Under the unitary business principle, a state may look beyond the activity that occurs within its particular borders to determine the amount of income taxable to that state. This is grounded in the concept that business conducted both within and outside the state may contribute to the economic activity attributable to the state and is the basis for the apportionment of overall income. When that unitary business activity is conducted by multiple entities – at least of one which has nexus with the state and that are sufficiently related – the state may require those members of the unitary business to file a combined return. Thirty-one states, including Michigan, have either elective or mandatory provisions for combined tax reporting. 
Although the U.S. Supreme Court has established certain factors that indicate when a unitary business relationship exists among separate businesses, this is ultimately a factual determination and the definitions and interpretations may vary by state. In general, a group of businesses is unitary when it has common ownership (the level of which may vary by state) and there is a flow of value among the group, which may be evidenced by certain factors such as centralized management, functional integration and economies of scale.
Michigan defines a unitary business group as a group of U.S. persons 1) where one member owns or controls, directly or indirectly, more than 50 percent of the voting rights of the other members and 2) that has activities which result in a flow of value among the members or has activities that are integrated with, dependent upon or contribute to each other.  The issue in LaBelle was whether “indirect” ownership under this definition should also include attributional or constructive ownership pursuant to Internal Revenue Code section 318. Attributional ownership means treating a person as owning stock that is owned by certain relatives or by entities in which the person has an interest. For example, in the case where two corporations are each owned 51 percent directly by an individual, those corporations are deemed to own each other by 51 percent under attributional or constructive ownership rules.

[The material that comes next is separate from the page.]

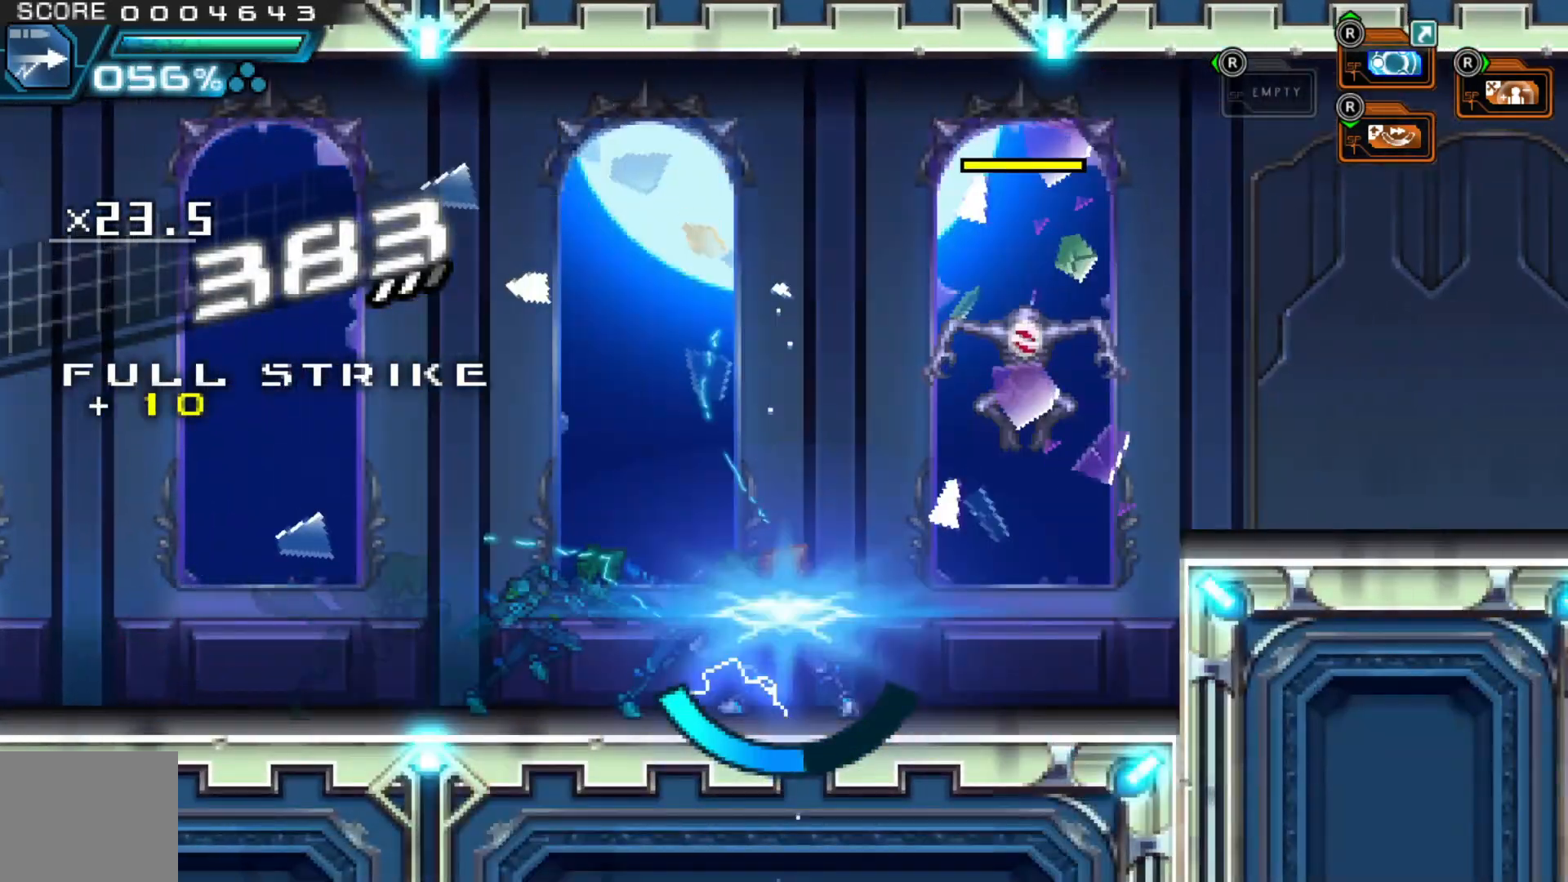
{"dt_ms": 500, "buttons": [], "left_stick": "center", "right_stick": "center"}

In LaBelle, the Michigan Court of Appeals held that “indirect” ownership merely means ownership through an intermediate entity and does not include attributional or constructive ownership. As a result, unitary business groups containing brother-sister corporations (where there is no common control apart from the attribution of stock ownership) will need to re-evaluate their combined Michigan tax filings. Pursuant to the notice, the state has instructed taxpayers to amend all affected tax returns that remain open under the four-year limitation period.  All affected returns, whether original or amended, should be identified as a “Labelle” return, and members may provide instructions designating overpayments to other former members who may now be required to file separately. No penalties will be imposed on any “Labelle” returns (whether an amended unitary group return or an original unitary group or stand-alone return) if additional tax is due. Further, all interest will be waived so long as the amendments are made by Dec. 31, 2017.

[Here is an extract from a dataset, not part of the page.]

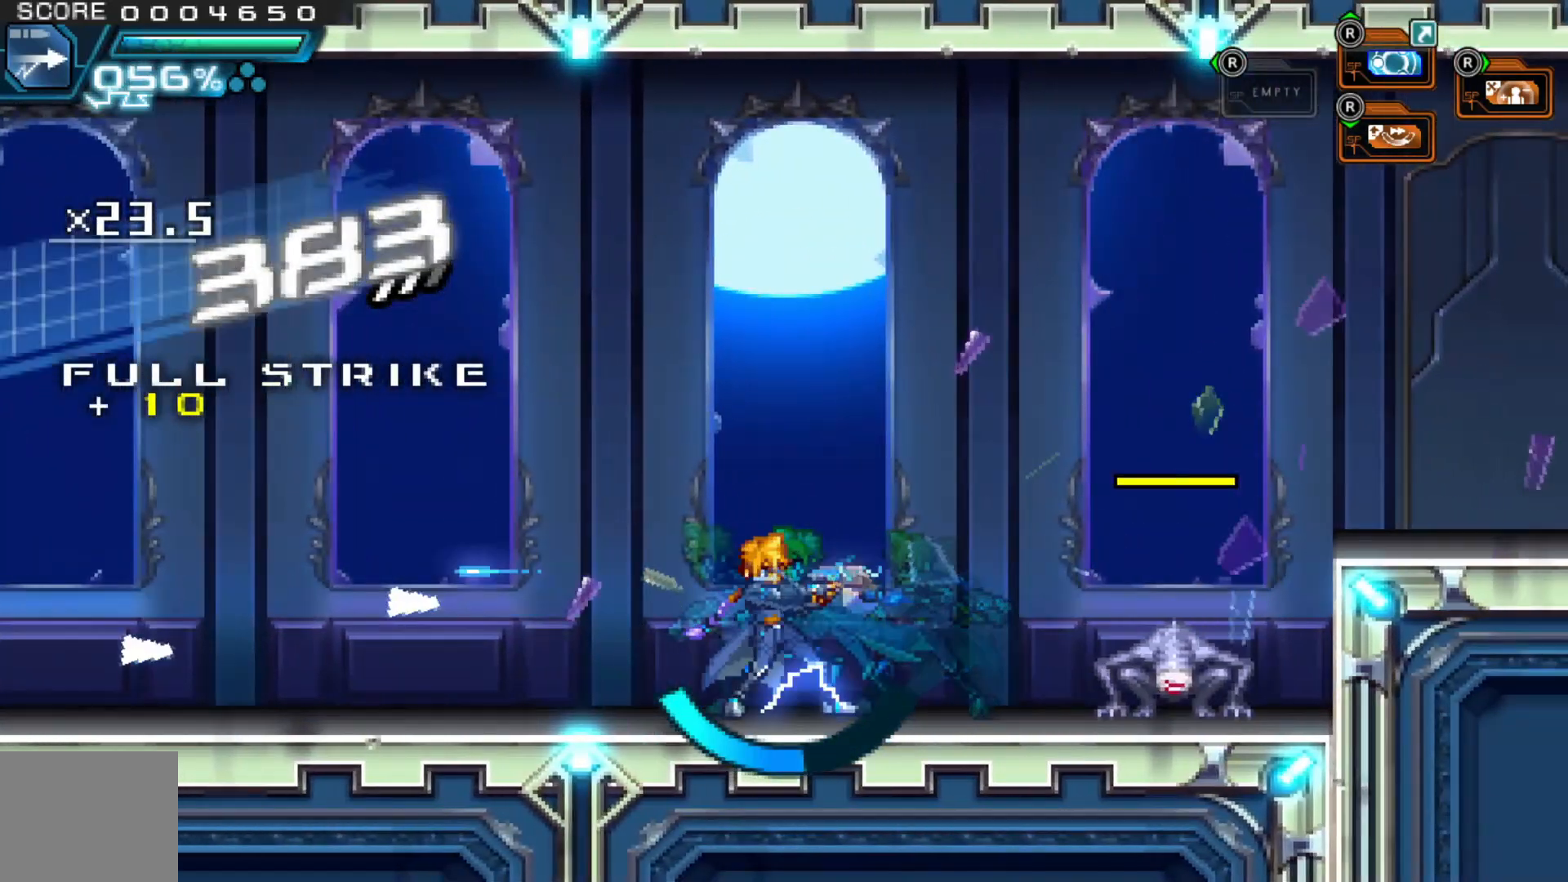
{"dt_ms": 500, "buttons": [], "left_stick": "center", "right_stick": "center", "events": [[17, "X", "down"], [67, "X", "up"], [117, "X", "down"], [200, "X", "up"], [267, "X", "down"], [317, "X", "up"], [367, "X", "down"], [450, "X", "up"]]}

Although combined reporting for unitary business groups adds a layer of complexity to state income tax filings, combined filing does not necessarily mean that a taxpayer will owe more state tax. In some situations, it allows the losses of certain members to offset the profits of another. Aprio’s SALT group has experience in navigating the complex state income tax combined filing rules and can advise on tax planning opportunities for states where elections can be made with regard to combined filing and combined group participation. We constantly monitor these and other important state tax issues, and we will include any significant developments in future issues of the Aprio SALT Newsletter.
Contact Jeff Glickman, partner-in-charge of Aprio’s SALT practice, at firstname.lastname@example.org for more information.
This article was featured in the April 2017 SALT Newsletter. Click here to view the full newsletter.
 Notice to Taxpayers Regarding LaBelle Management Inc v Department of Treasury, 2/28/2017.
 Technically, a combined tax return is a tax return of the entity or entities with nexus in the state where the liability of such entity or entities includes the income and apportionment factors of all of the members of the unitary business group. Thus, the tax liability shown on the return is a liability solely of the member or members of the group that have nexus with the state since the state does not have jurisdiction over the non-nexus members. In other words, combined reporting is really just a methodology for computing tax liability and does not alter which entities are subject to that liability.
 MI Comp. Laws Ann. §208.1117(6).
 MI Comp. Laws Ann. §205.27a(2). The statute of limitations for refunds is four years from the date due and the statute of limitations for assessments is four years from the later of the due date or actual date filed.